The last publicly-displayed statue of Soviet leader Lenin (1870-1924) in Finland has been removed from its plinth, that country's public broadcaster, Yle, reports.
The statue had been located in the southern coastal city of Kotka, Yle reports, and was in fact gifted by the then-Soviet controlled Tallinn City Government, in 1979, Yle says (link in Finnish).
The statue's sculptor was Matti Varik.
The development comes following a wave of such statue removals in Finland, never a part of the Soviet Union but due to geo-political considerations a country which had had to foster cordial relations with its neighbor to the east.
Kotka's authorities had decided the statue had to go back in June.
An addition to the statue from Polish sculptor Krzysztof Bednarski from 1995, by which time the iron curtain had fallen and Poland was no longer under the Communist yoke, added a comedic element to the statue of the Soviet mass murderer.

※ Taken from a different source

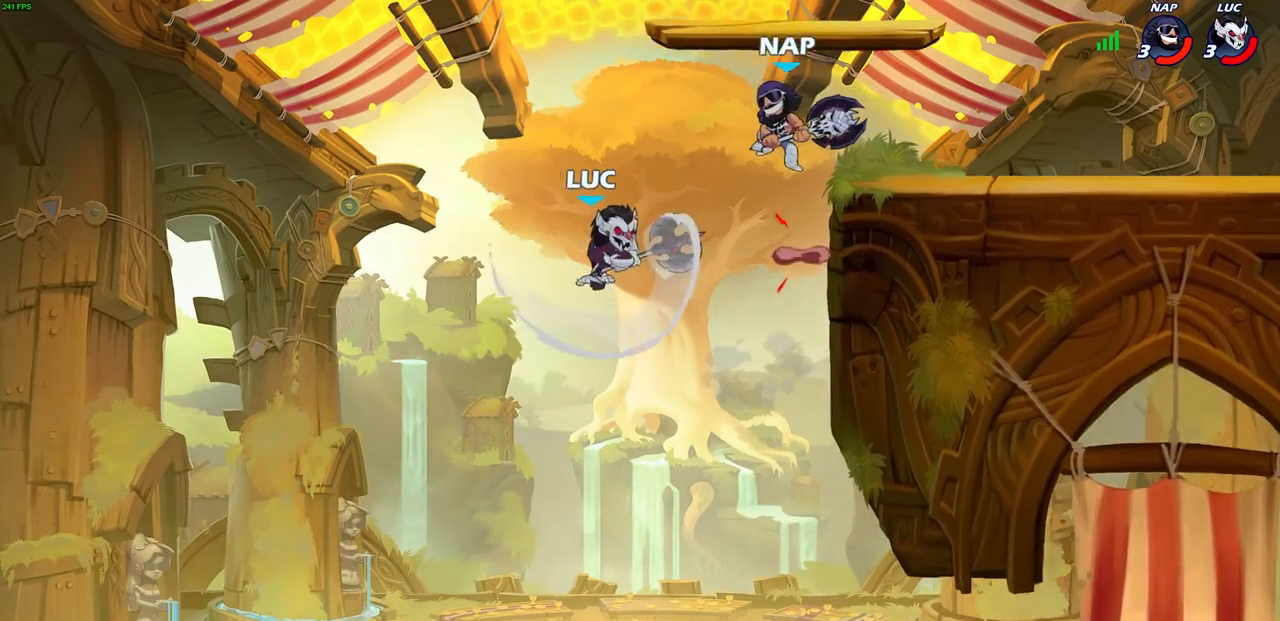
{"buttons": [], "left_stick": "up-right", "right_stick": "center", "events": [[283, "left_stick", "down-left"], [450, "left_stick", "up-right"]]}
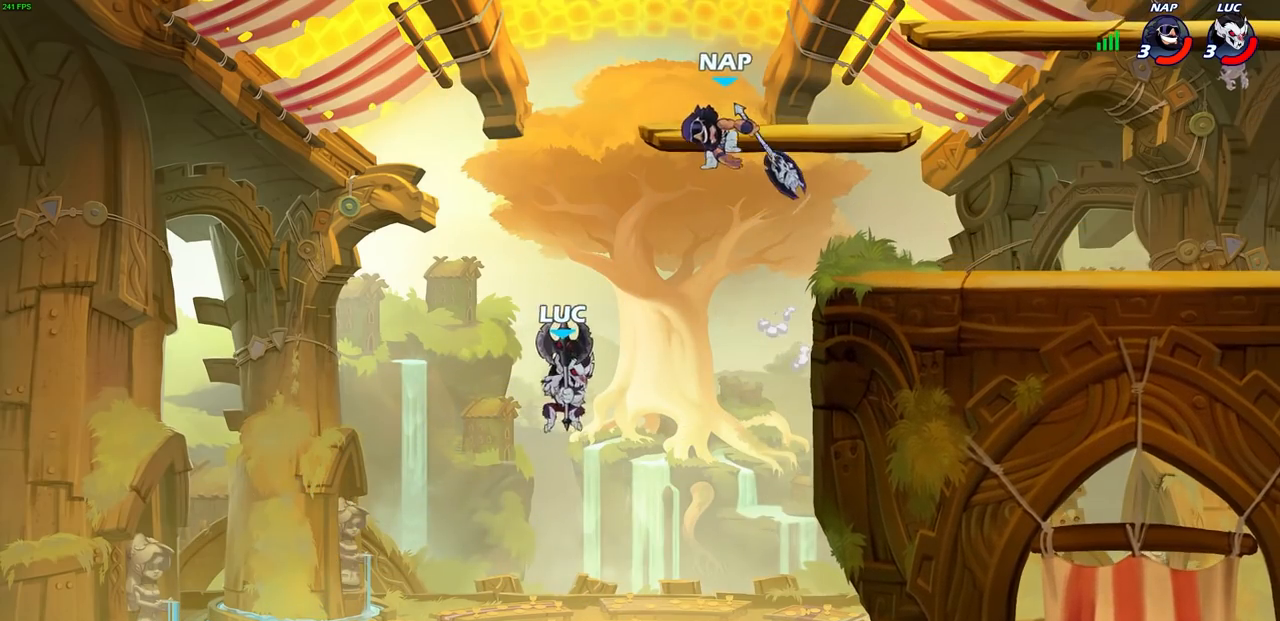
{"buttons": ["R2"], "left_stick": "up-right", "right_stick": "center", "events": [[367, "R2", "down"]]}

Entitled "Lenin's missing arm", the installation had as its name suggests made up for the lack of a left hand on the Soviet original (see photo below).
This "arm" has also gone into storage, while the Kymenlaakso Museum is to decide on the statue's future, Yle reports.
The invasion of Ukraine by the Russian Federation, successor nation to the Soviet Union, has prompted not only statue removal in Finland, but also that country's application to join NATO, currently being processed.